Hypergammaglobulinemia |
Hypergammaglobulinemia is a medical condition with elevated levels of gamma globulin. It is a type of immunoproliferative disorder.
Hypergammaglobulinemia is a condition that is characterized by the increased levels of a certain immunoglobulin in the blood serum.[1] The name of the disorder refers to an excess of proteins after serum protein electrophoresis (found in the gammaglobulin region).
Most hypergammaglobulinemias are caused by an excess of immunoglobulin M (IgM), because this is the default immunoglobulin type prior to class switching. Some types of hypergammaglobulinemia are actually caused by a deficiency in the other major types of immunoglobulins, which are IgA, IgE and IgG.
There are 5 types of hypergammaglobulinemias associated with hyper IgM.
MeSH considers hyper IgM syndrome to be a form of dysgammaglobulinemia, not a form of hypergammaglobulinemia.
X-linked immunodeficiency with hyper–immunoglobulin M, which is also called type 1 hyper IgM, is a rare form of primary immunodeficiency disease caused by a mutation in the Tumor Necrosis Factor Super Family member 5 (TNFSF5) gene, which codes for CD40 ligand. This gene is located on the long arm of the X chromosome at position 26, denoted Xq26. Normally, CD40 ligand is expressed on activated T cells, and is necessary to induce immunoglobulin class switching from IgM to the other immunoglobulin types. It does this by binding to its ligand, CD40, which is found expressed on the surface of B cells.[2] The mutation in the TNFSF5 gene causes there to be no recognition of CD40 by CD40 ligand, and thus the T cells do not induce Ig class switching in B cells, so there are markedly reduced levels of IgG, IgA, and IgE, but have normal or elevated levels of IgM. CD40 ligand is also required in the functional maturation of T lymphocytes and macrophages, so patients with this disorder have a variable defect in T-lymphocyte and macrophage effector function, as well as hyper IgM.
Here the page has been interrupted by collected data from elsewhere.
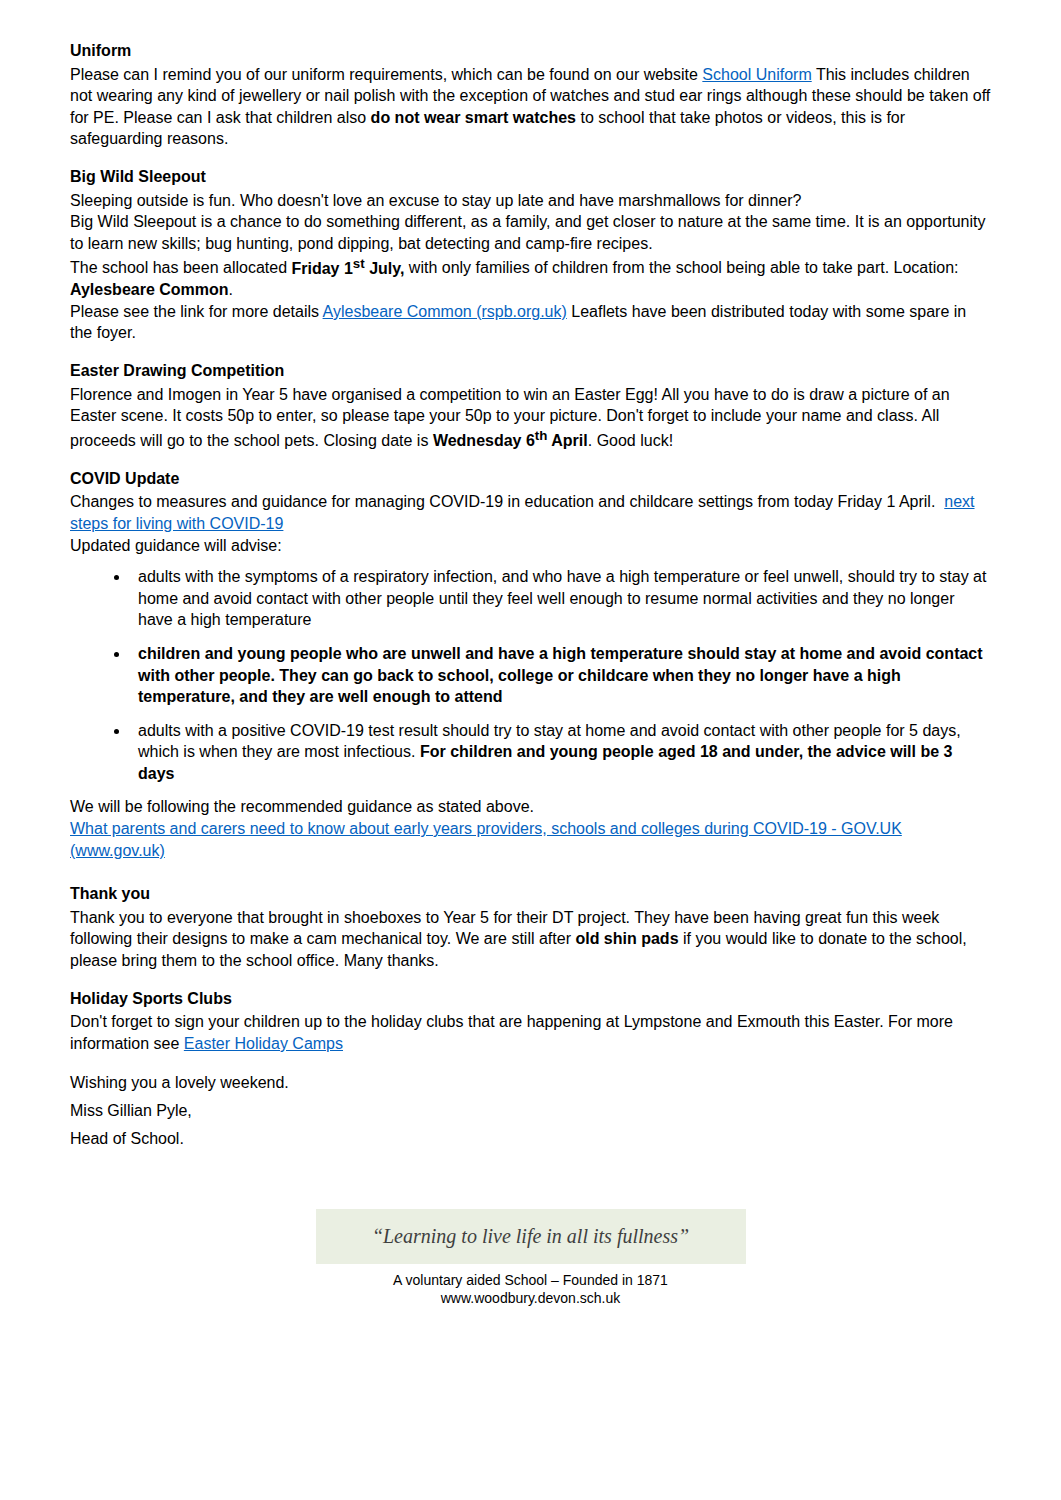Uniform
Please can I remind you of our uniform requirements, which can be found on our website School Uniform This includes children not wearing any kind of jewellery or nail polish with the exception of watches and stud ear rings although these should be taken off for PE. Please can I ask that children also do not wear smart watches to school that take photos or videos, this is for safeguarding reasons.
Big Wild Sleepout
Sleeping outside is fun. Who doesn't love an excuse to stay up late and have marshmallows for dinner?
Big Wild Sleepout is a chance to do something different, as a family, and get closer to nature at the same time. It is an opportunity to learn new skills; bug hunting, pond dipping, bat detecting and camp-fire recipes.
The school has been allocated Friday 1st July, with only families of children from the school being able to take part. Location: Aylesbeare Common.
Please see the link for more details Aylesbeare Common (rspb.org.uk) Leaflets have been distributed today with some spare in the foyer.
Easter Drawing Competition
Florence and Imogen in Year 5 have organised a competition to win an Easter Egg! All you have to do is draw a picture of an Easter scene. It costs 50p to enter, so please tape your 50p to your picture. Don't forget to include your name and class. All proceeds will go to the school pets. Closing date is Wednesday 6th April. Good luck!
COVID Update
Changes to measures and guidance for managing COVID-19 in education and childcare settings from today Friday 1 April. next steps for living with COVID-19
Updated guidance will advise:
adults with the symptoms of a respiratory infection, and who have a high temperature or feel unwell, should try to stay at home and avoid contact with other people until they feel well enough to resume normal activities and they no longer have a high temperature
children and young people who are unwell and have a high temperature should stay at home and avoid contact with other people. They can go back to school, college or childcare when they no longer have a high temperature, and they are well enough to attend
adults with a positive COVID-19 test result should try to stay at home and avoid contact with other people for 5 days, which is when they are most infectious. For children and young people aged 18 and under, the advice will be 3 days
We will be following the recommended guidance as stated above.
What parents and carers need to know about early years providers, schools and colleges during COVID-19 - GOV.UK (www.gov.uk)
Thank you
Thank you to everyone that brought in shoeboxes to Year 5 for their DT project. They have been having great fun this week following their designs to make a cam mechanical toy. We are still after old shin pads if you would like to donate to the school, please bring them to the school office. Many thanks.
Holiday Sports Clubs
Don't forget to sign your children up to the holiday clubs that are happening at Lympstone and Exmouth this Easter. For more information see Easter Holiday Camps
Wishing you a lovely weekend.
Miss Gillian Pyle,
Head of School.
“Learning to live life in all its fullness”
A voluntary aided School – Founded in 1871
www.woodbury.devon.sch.uk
Immunodeficiency with hyper IgM type 2 is caused by a mutation in the Activation-Induced Cytidine Deaminase (AICDA) gene, which is located on the short arm of chromosome 12. The protein that is encoded by this gene is called Activation-Induced Cytidine Deaminase (AICDA) and functions as a DNA-editing deaminase that induces somatic hypermutation, class switch recombination, and immunoglobulin gene conversion in B cells.[3] When a person is homozygous for the mutation in the AICDA gene, the protein fails to function, and thus somatic hypermutation, class switch recombination, and immunoglobulin gene conversion cannot occur, which creates an excess of IgM.
Immunodeficiency with hyper IgM type 3 is caused by a mutation in the gene that codes for CD40. As mentioned above, CD40 is expressed on the surface of B cells, and its binding to CD40 ligand on activated T cells induces Ig class switching. When the mutation is present, there is no signal for B cells to undergo class switching, so there is an excess of IgM and little to no other immunoglobulin types produced.
Immunodeficiency with hyper IgM type 4 is poorly characterized. All that is known is that there is an excess of IgM in the blood, with normal levels of the other immunoglobulins. The exact cause is yet to be determined.
Immunodeficiency with hyper IgM type 5 is caused by a mutation in the Uracil-DNA glycosylase (UNG) gene, which, like AICDA, is located on chromosome 12. This codes for Uracil DNA Glycosylase, which is responsible for excising previous uracil bases that are due to cytosine deamination, or previous uracil misincorporation from double-stranded previous DNA substrates. This enzyme is also responsible for helping with gene conversion during somatic recombination in B cells. The mutation in the gene causes an enzyme that does not function properly, thus gene conversion does not proceed and class switching cannot occur.